Kefentse lowered his head respectfully, and began to speak,

evidently giving his account of their capture and journey,

which Mrs. Erasmus with great courage dared to dispute, at

several points, on their behalf; while trying to help

Laurence understand the accusations which had been made.

That they had stolen medicines, cultivated for the use of

the king's own subjects, was only the least offense; the

foremost, that they had offered a territorial challenge, by

invading in the company of their own ancestors, as Kefentse

considered the dragons of the formation to be; and in

league with enemy tribes had been stealing their children,

for which he offered as one portion of evidence that they

had been traveling with a man of the Lunda, notorious

kidnappers-

Mrs. Erasmus paused and said unevenly, "-he means my

husband."

She did not continue her translation at once, but pressed a

fold of her gown briefly to her face, while Kefentse bent

low and anxiously over her, crooning, and snapping at

Laurence with a hiss, when he would have offered his arm

for her support.

"The medicine we took only for necessity, because our own

dragons were ill; and without knowing the mushroom

cultivated," Laurence said, but he did not know how else to

defend himself. He could not very well deny they had

brought dragons; they had, and in any case, this seemed

rather to stand in for making a territorial claim, which he

could certainly not as a serving-officer deny. The British

and the Dutch would alike have been surprised to know their

colony had been thought unworthy of notice, and casually to

be violated, until the arrival of the formation.
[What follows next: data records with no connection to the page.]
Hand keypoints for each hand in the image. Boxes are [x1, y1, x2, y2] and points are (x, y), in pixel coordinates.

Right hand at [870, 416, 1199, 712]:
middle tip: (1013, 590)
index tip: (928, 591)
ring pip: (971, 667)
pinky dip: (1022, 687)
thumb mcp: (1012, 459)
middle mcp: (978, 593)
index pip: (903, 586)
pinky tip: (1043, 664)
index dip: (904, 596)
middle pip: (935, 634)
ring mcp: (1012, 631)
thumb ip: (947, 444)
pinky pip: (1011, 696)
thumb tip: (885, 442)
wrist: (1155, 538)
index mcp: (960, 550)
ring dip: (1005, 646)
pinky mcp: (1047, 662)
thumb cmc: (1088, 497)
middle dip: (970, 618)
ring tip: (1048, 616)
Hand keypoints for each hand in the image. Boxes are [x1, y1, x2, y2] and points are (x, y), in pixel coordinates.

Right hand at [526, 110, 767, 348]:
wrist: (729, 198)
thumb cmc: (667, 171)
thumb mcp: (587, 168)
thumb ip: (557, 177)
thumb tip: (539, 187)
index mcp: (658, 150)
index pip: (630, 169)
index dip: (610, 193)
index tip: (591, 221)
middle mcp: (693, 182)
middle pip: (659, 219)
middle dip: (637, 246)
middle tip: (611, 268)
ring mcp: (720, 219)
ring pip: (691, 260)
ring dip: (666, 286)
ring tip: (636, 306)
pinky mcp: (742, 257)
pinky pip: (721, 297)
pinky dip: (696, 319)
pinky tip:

And he was in no fair way armed to justify the practice of

slavery, or to deny that it was carried on at the behest of

white men, if he might refute some few of the particulars

which were leveled against them-"No, good God, of course we

do not eat them," he said, but beyond this could make very

little more argument. The dreadful incident of the Zong,

where more than a hundred slaves had been deliberately

flung overboard, for the sake of insurance-money, chose the

moment to come uncomfortably to his mind, with a blush for

the guilt and shame of his nation; made him look a liar, if

they had not already thought him so.

He could only repeat, that he was not himself a slaver, and

was not surprised to find this excuse hold no water with

them, nor even when Mrs. Erasmus had explained to them her

husband's perfect innocence; the objection plainly was

wider than such personal acts. There was no sympathy

offered, for the illness which had driven them to seek the

medicine; Laurence rather received the impression that they

thought it little more than just deserts, drawing as they

did no particular distinction between the British and their

dragons, and their temper grew rather more fixed, than

less, for all Laurence's attempts to explain.